Sejumlah aktivis dan masyarakat sipil memberikan dukungan pada pembela HAM Fatia Maulidiyanti dan Haris Azhar yang pada Senin (3/4) menghadapi sidang.
Sidang perdana terhadap Fatia dan Haris berlangsung di Pengadilan Negeri Jakarta Timur. Keduanya menghadapi dakwaan dalam kasus dugaan pencemaran nama baik Menko Kemaritiman dan Investasi Luhut Binsar Pandjaitan.
Meski menghadapi dakwaan dalam kasus yang sama namun Fatia dan Haris menjalani persidangan secara terpisah. Sidang pertama menghadirkan advokat sekaligus pendiri Lokataru Foundation, Haris Azhar sebagai terdakwa. Sedang sidang kedua menghadirkan Koordinator kontraS, Fatia Maulidiyanti sebagai terdakwa. Kedua sidang dipimpin oleh majelis hakim yang sama, begitu juga dengan jaksa penuntut umum (JPU).
Meski Fatia dan Haris menjalani sidang secara terpisah, tapi dakwaan yang dibacakan JPU tidak berbeda.
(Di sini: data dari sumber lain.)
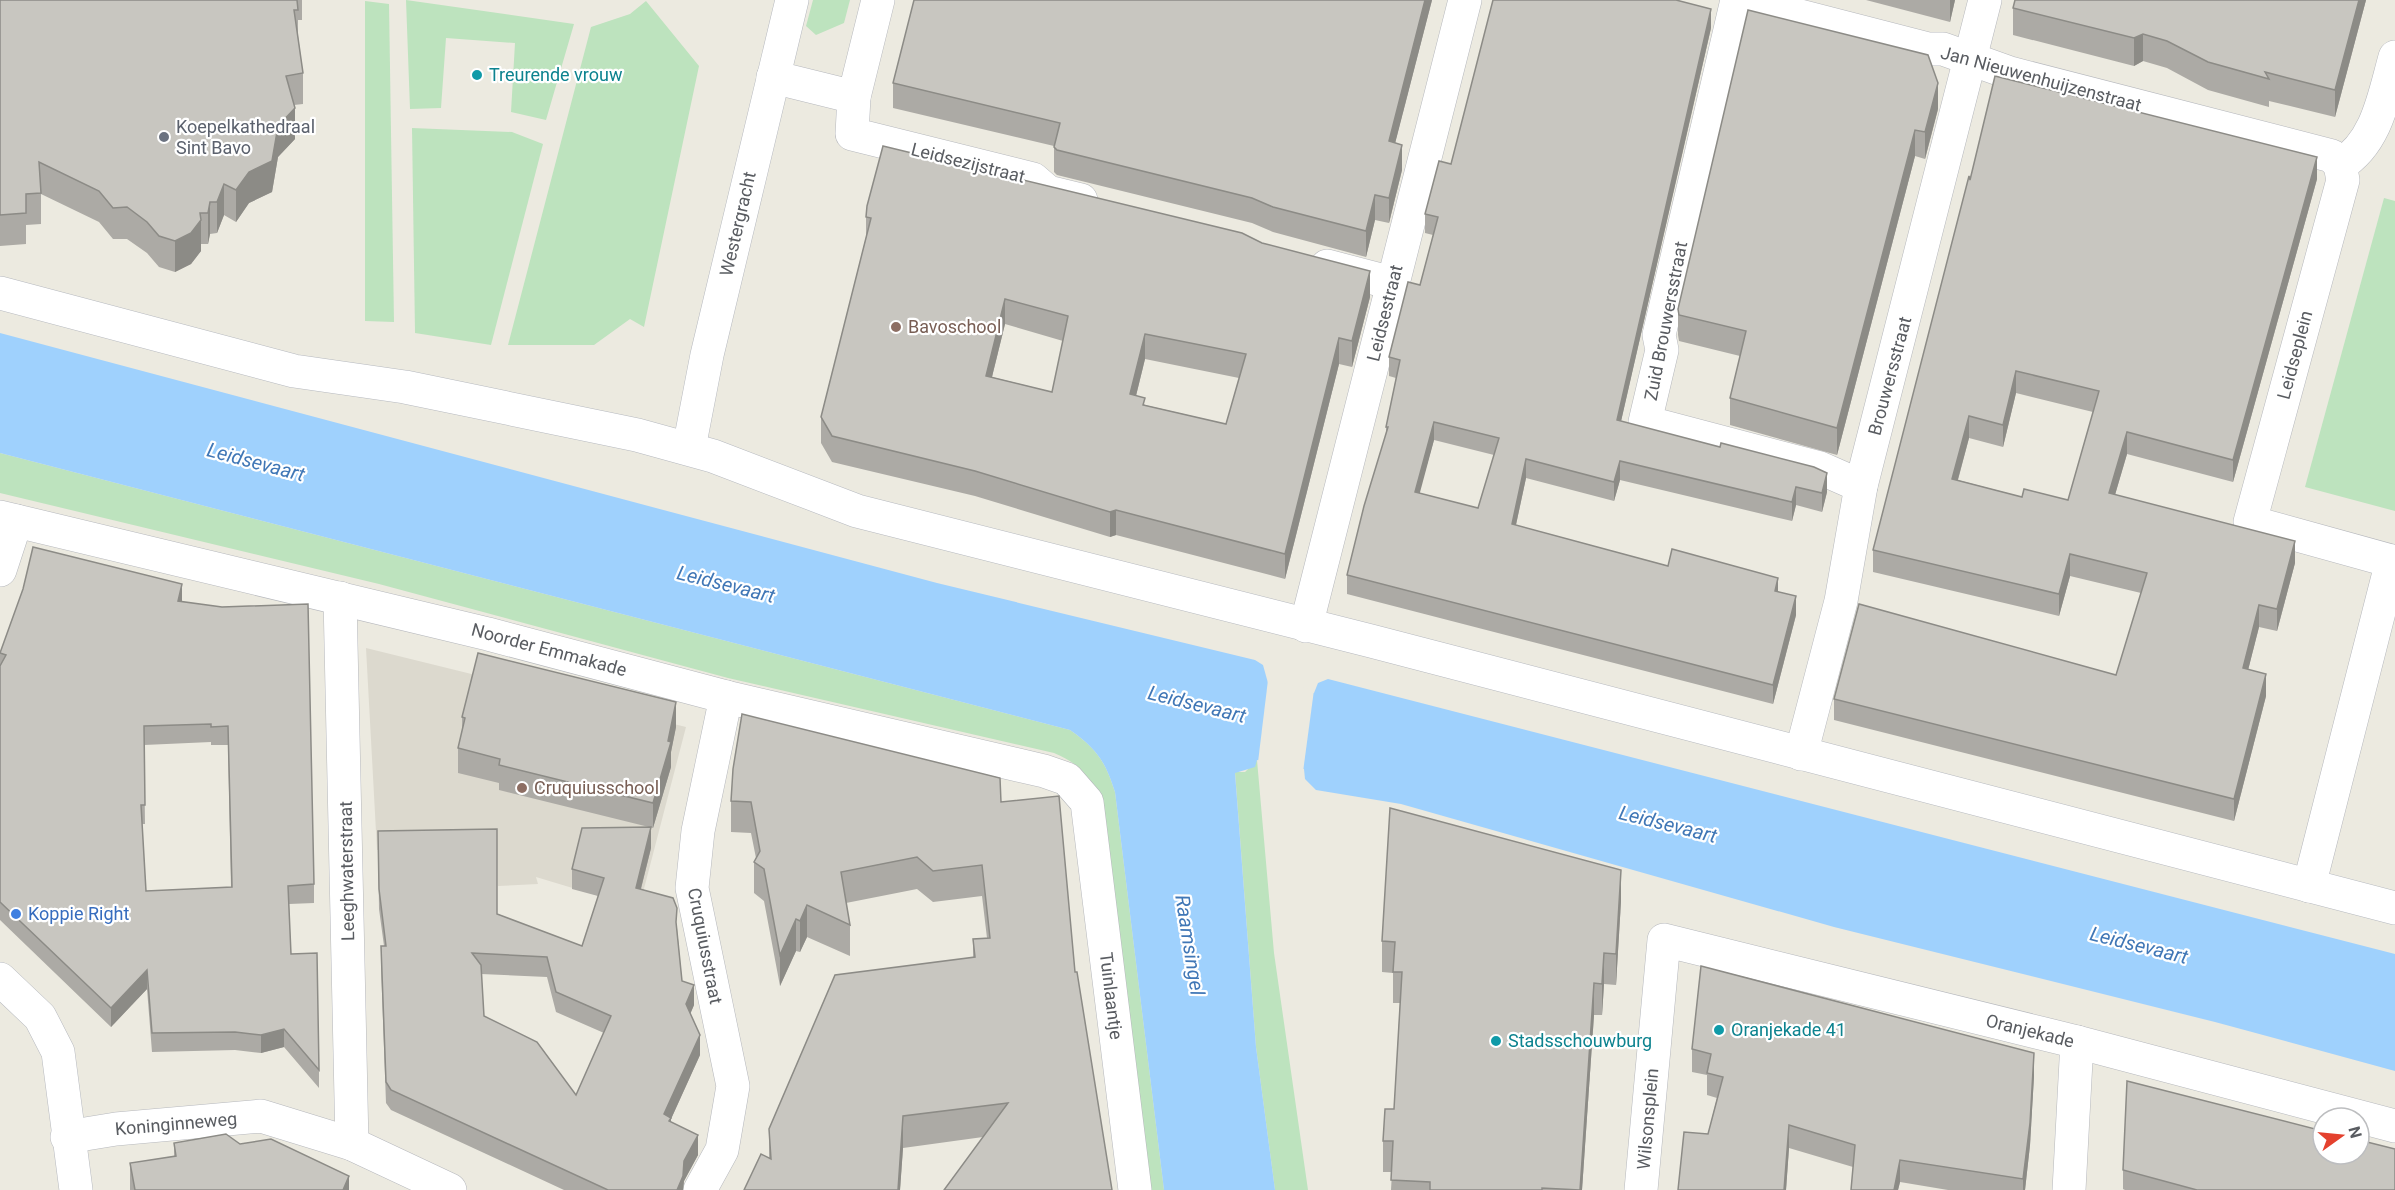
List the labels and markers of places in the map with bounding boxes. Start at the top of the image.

Usai pembacaan dakwaan oleh JPU, baik Fatia maupun Haris mengaku tidak mengerti dakwaan yang ditujukan pada mereka.
“Saya tidak mengerti dakwaannya dan saya ingin menjelaskan alasannya,” kata Fatia kepada majelis hakim. Sidang ini disiarkan secara langsung melalui akun Youtube Jakartanicus.
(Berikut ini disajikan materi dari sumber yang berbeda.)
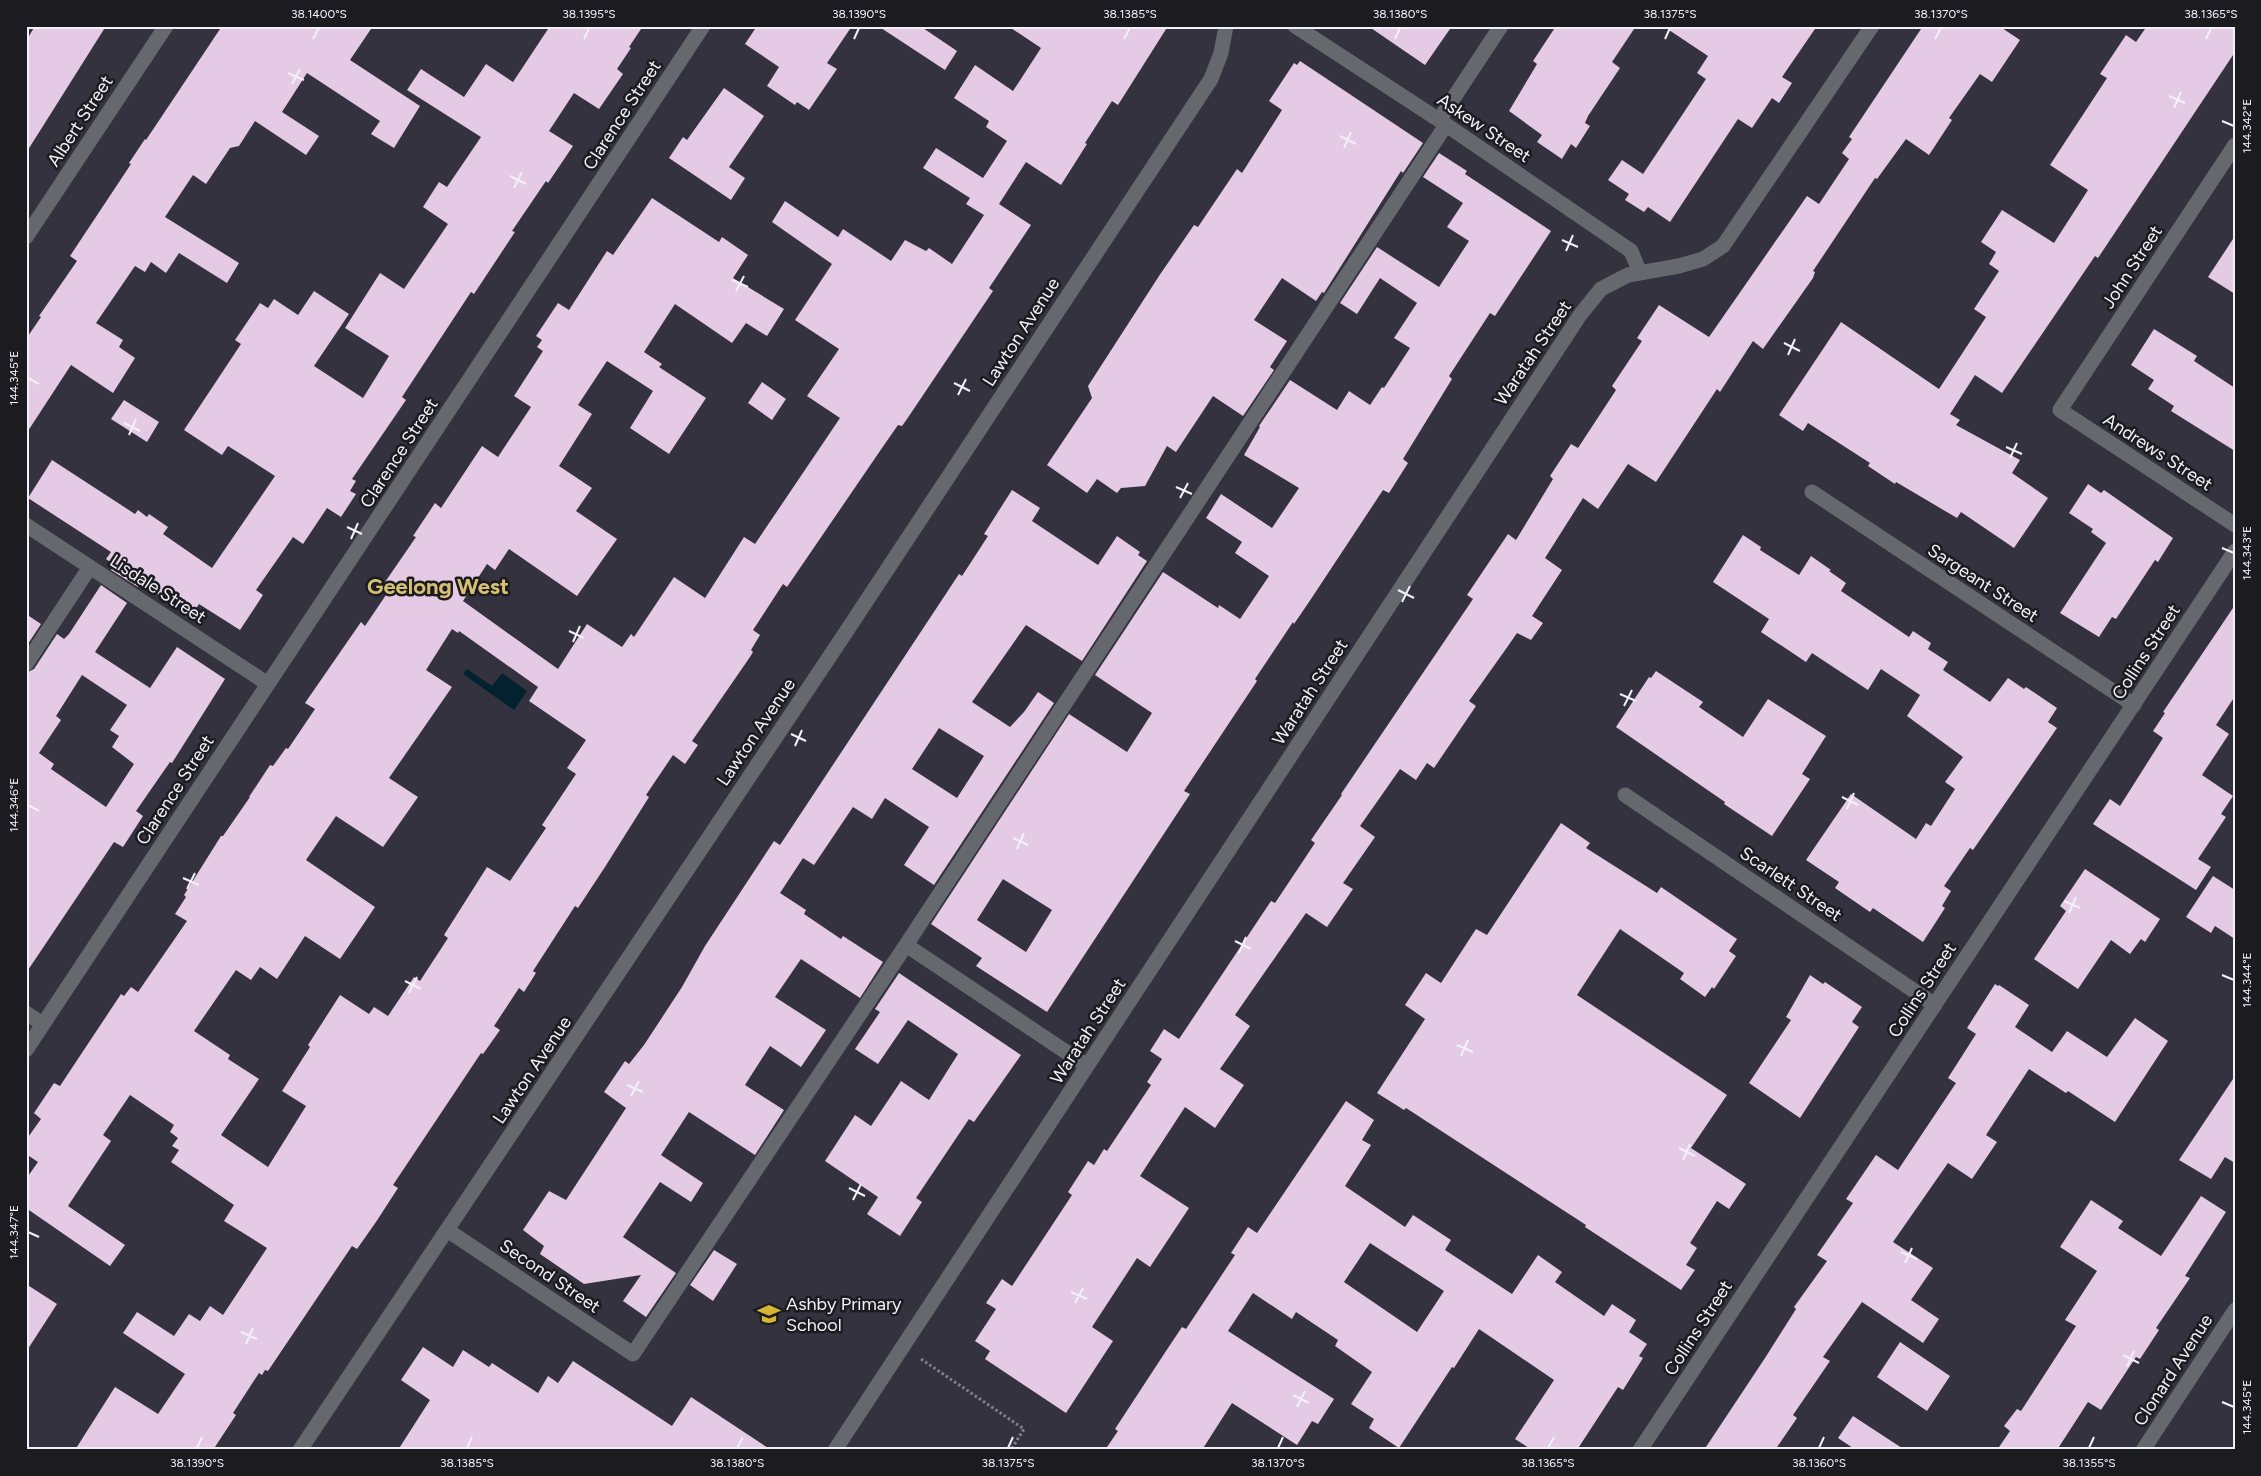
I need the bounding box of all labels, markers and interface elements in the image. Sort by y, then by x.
text: 38.1400°S [291,7,347,21]
text: 38.1395°S [562,7,616,21]
text: 38.1390°S [832,7,886,21]
text: 38.1385°S [1103,7,1157,21]
text: 38.1380°S [1373,7,1427,21]
text: 38.1375°S [1643,7,1697,21]
text: 38.1370°S [1914,7,1968,21]
text: 38.1365°S [2184,7,2238,21]
street label: Clarence Street [578,56,666,174]
street label: Albert Street [42,71,118,171]
street label: Askew Street [1433,89,1535,167]
text: 144.342°E [2240,99,2254,153]
street label: John Street [2097,221,2167,313]
street label: Lawton Avenue [978,273,1064,390]
street label: Waratah Street [1490,296,1576,410]
text: 144.345°E [7,351,21,405]
street label: Clarence Street [355,394,443,512]
street label: Andrews Street [2099,409,2217,496]
text: 144.343°E [2240,526,2254,580]
street label: Sargeant Street [1924,539,2043,627]
street label: Lisdale Street [106,550,210,628]
district label: Geelong West [367,573,509,600]
street label: Collins Street [2107,600,2185,704]
street label: Waratah Street [1268,635,1353,749]
street label: Lawton Avenue [712,674,800,790]
street label: Clarence Street [131,731,219,849]
text: 144.346°E [7,778,21,832]
street label: Scarlett Street [1736,842,1846,926]
street label: Collins Street [1883,938,1961,1042]
text: 144.344°E [2240,952,2254,1008]
street label: Waratah Street [1046,974,1131,1088]
street label: Lawton Avenue [488,1012,576,1128]
text: 144.347°E [7,1205,21,1259]
street label: Second Street [496,1234,605,1318]
street label: Collins Street [1659,1276,1737,1380]
place label: Ashby Primary School [786,1293,902,1336]
school or university icon: Ashby Primary School [756,1301,782,1327]
street label: Clonard Avenue [2129,1310,2217,1430]
text: 144.345°E [2240,1380,2254,1434]
text: 38.1390°S [170,1456,224,1470]
text: 38.1385°S [440,1456,494,1470]
text: 38.1380°S [710,1456,764,1470]
text: 38.1375°S [981,1456,1035,1470]
text: 38.1370°S [1251,1456,1305,1470]
text: 38.1365°S [1521,1456,1575,1470]
text: 38.1360°S [1792,1456,1846,1470]
text: 38.1355°S [2062,1456,2116,1470]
Hakim mengatakan dakwaan sudah dibacakan oleh JPU. Karena itu jika ada pendapat yang hendak disampaikan, terdakwa diminta berkonsultasi dengan kuasa hukum apakah akan menanggapi lewat eksepsi. Kuasa hukum terdakwa menanggapi dengan mengutip pasal 155 KUHAP dan meminta JPU memberikan penjelasan hingga terdakwa benar-benar mengerti. Kuasa hukum juga mengaku tidak mengerti dakwaan yang ditujukan pada terdakwa karena dianggap berputar-putar dan tidak jelas.
JPU kemudian menjelaskan kembali dakwaan yang dikenakan pada Fatia yang terdiri dari 4 pasal. “Terkait tuduhan terhadap Fatia Maulidiyanti, kami Jaksa Penuntut Umum mendakwa dengan pasal kombinasi alternatif subsidair terdiri dari 4 pasal,” ujar JPU.
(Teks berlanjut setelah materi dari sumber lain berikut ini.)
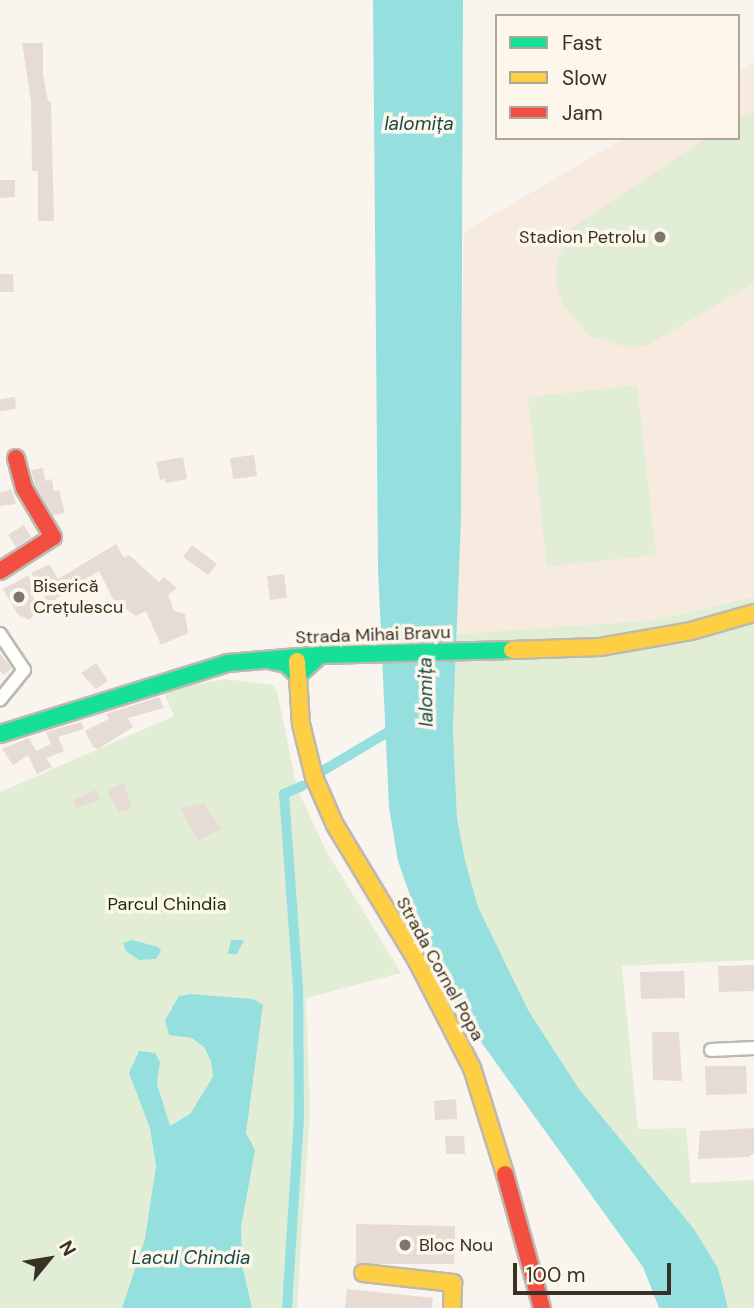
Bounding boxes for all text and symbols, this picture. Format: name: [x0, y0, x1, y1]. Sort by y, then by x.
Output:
legend: [495, 14, 740, 140]
text: Fast: [562, 29, 602, 57]
text: Slow: [562, 64, 607, 92]
text: Jam: [562, 99, 603, 127]
water label: Ialomița: [384, 113, 454, 135]
place label: Stadion Petrolu: [519, 226, 646, 248]
marker: Stadion Petrolu: [652, 229, 668, 245]
place label: Biserică Crețulescu: [33, 576, 123, 618]
marker: Biserică Crețulescu: [11, 589, 27, 605]
street label: Strada Mihai Bravu: [295, 621, 451, 649]
water label: Ialomița: [414, 657, 438, 727]
park label: Parcul Chindia: [108, 893, 226, 915]
street label: Strada Cornel Popa: [392, 893, 488, 1045]
north arrow: [14, 1224, 84, 1294]
place label: Bloc Nou: [419, 1234, 493, 1256]
text: N: [53, 1236, 82, 1260]
marker: Bloc Nou: [397, 1237, 413, 1253]
water label: Lacul Chindia: [132, 1247, 250, 1269]
scale bar: [516, 1248, 674, 1292]
text: 100 m: [526, 1261, 586, 1289]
Dakwaan pertama Pasal 27 ayat 3 jo Pasal 45 ayat 3 UU ITE terkait muatan pencemaran nama baik terhadap saksi Luhut Binsar Pandjaitan. Dakwaan kedua primer, yaitu Pasal 14 ayat 2 UU Hukum Pidana No 1 tahun 1946. Unsurnya adalah turut serta menyiarkan suatu berita atau mengeluarkan pemberitahuan yang dapat menerbitkan keonaran di kalangan rakyat sedangkan ia dapat menyangka bahwa berita atau pemberitahuan itu adalah bohong.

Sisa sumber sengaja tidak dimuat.